## [TO DO]
Go through the material below and copy each line where the word "рукавом" appears.

## [RECORDS TO PROCESS]
---*---

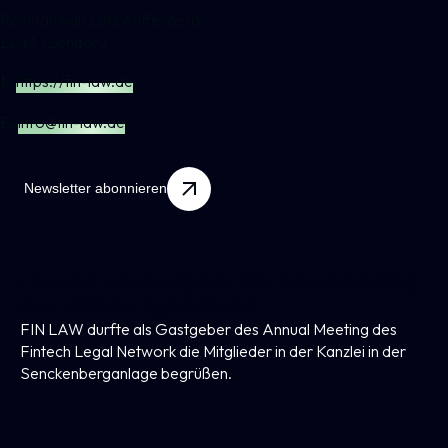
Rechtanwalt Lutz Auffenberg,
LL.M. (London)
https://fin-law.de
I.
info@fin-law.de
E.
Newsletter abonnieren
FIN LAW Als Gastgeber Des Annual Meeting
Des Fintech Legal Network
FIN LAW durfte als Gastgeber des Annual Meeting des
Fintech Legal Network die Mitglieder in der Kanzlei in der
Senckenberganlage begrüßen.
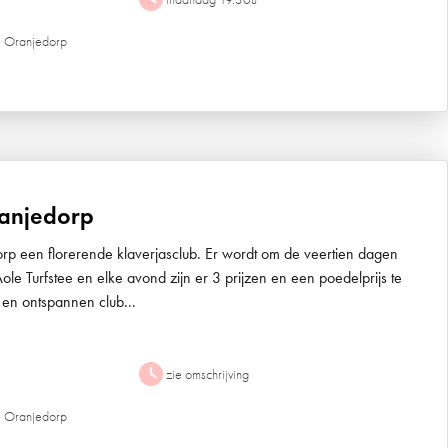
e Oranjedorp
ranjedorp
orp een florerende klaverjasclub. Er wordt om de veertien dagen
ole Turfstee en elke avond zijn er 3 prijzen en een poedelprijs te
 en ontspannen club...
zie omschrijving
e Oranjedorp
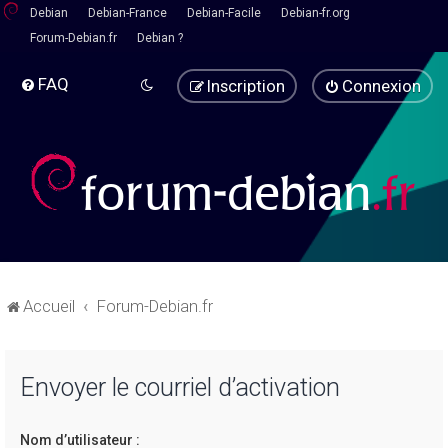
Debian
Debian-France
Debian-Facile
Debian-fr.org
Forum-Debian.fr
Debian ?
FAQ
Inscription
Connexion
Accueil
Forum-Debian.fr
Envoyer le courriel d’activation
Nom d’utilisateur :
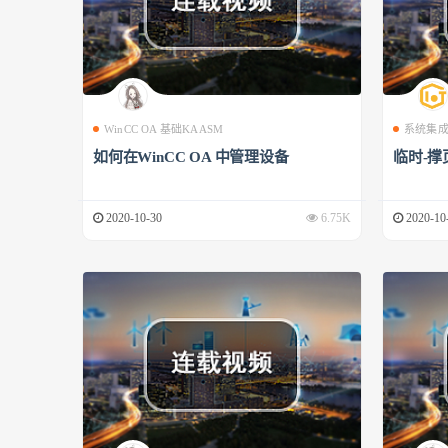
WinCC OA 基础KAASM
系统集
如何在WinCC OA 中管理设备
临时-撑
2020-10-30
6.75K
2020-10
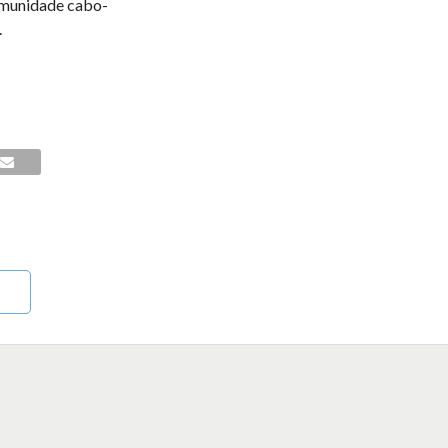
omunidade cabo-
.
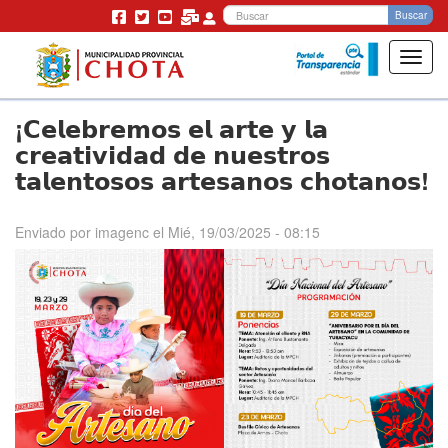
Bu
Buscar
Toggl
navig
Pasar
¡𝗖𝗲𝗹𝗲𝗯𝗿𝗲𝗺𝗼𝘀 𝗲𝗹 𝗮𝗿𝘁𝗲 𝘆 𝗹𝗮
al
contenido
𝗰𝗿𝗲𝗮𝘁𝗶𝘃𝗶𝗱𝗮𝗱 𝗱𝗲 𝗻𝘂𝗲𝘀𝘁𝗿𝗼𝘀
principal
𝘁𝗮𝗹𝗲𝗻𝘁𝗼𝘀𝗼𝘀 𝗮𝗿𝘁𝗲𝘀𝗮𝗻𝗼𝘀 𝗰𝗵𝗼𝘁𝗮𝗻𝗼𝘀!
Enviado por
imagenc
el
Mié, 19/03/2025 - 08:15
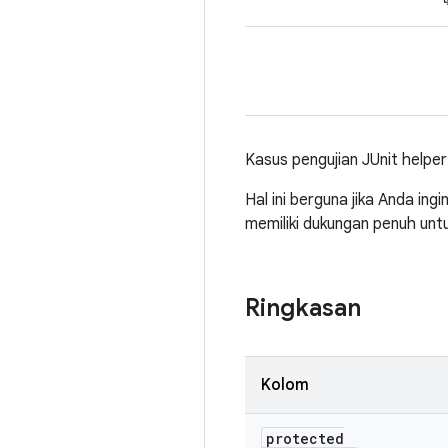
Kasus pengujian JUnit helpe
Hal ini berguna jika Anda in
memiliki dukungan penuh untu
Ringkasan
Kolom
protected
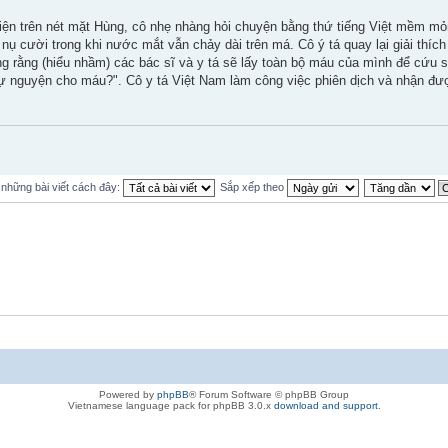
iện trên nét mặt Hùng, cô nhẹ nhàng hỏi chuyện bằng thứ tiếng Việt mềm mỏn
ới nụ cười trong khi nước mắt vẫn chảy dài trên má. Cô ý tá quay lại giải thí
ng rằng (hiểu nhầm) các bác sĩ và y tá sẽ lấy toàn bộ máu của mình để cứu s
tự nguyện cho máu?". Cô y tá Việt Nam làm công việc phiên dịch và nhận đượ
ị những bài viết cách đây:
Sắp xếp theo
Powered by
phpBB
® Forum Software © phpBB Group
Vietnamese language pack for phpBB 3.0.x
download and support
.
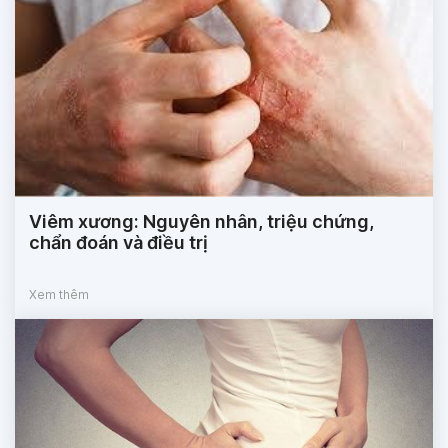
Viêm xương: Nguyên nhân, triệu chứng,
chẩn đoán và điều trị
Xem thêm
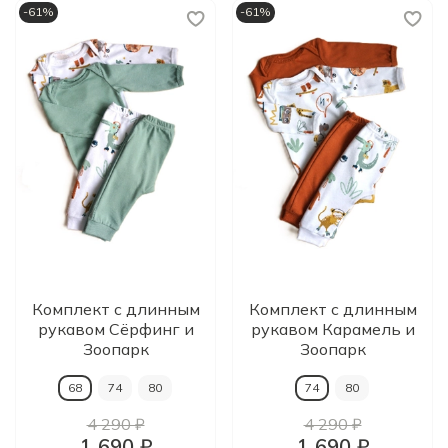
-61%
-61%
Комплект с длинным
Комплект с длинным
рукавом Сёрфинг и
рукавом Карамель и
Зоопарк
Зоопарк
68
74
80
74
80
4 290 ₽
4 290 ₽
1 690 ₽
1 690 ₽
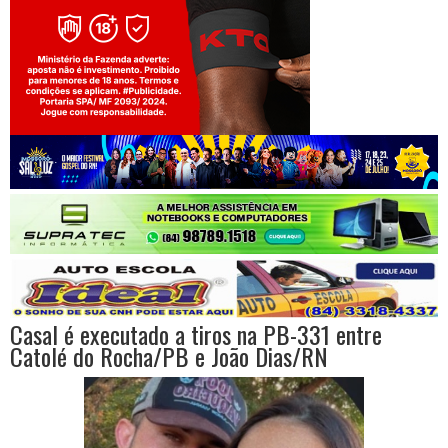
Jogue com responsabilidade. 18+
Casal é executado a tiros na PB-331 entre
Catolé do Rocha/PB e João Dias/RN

---*---

## [EXPECTED OUTPUT]
рукавом Сёрфинг и
рукавом Карамель и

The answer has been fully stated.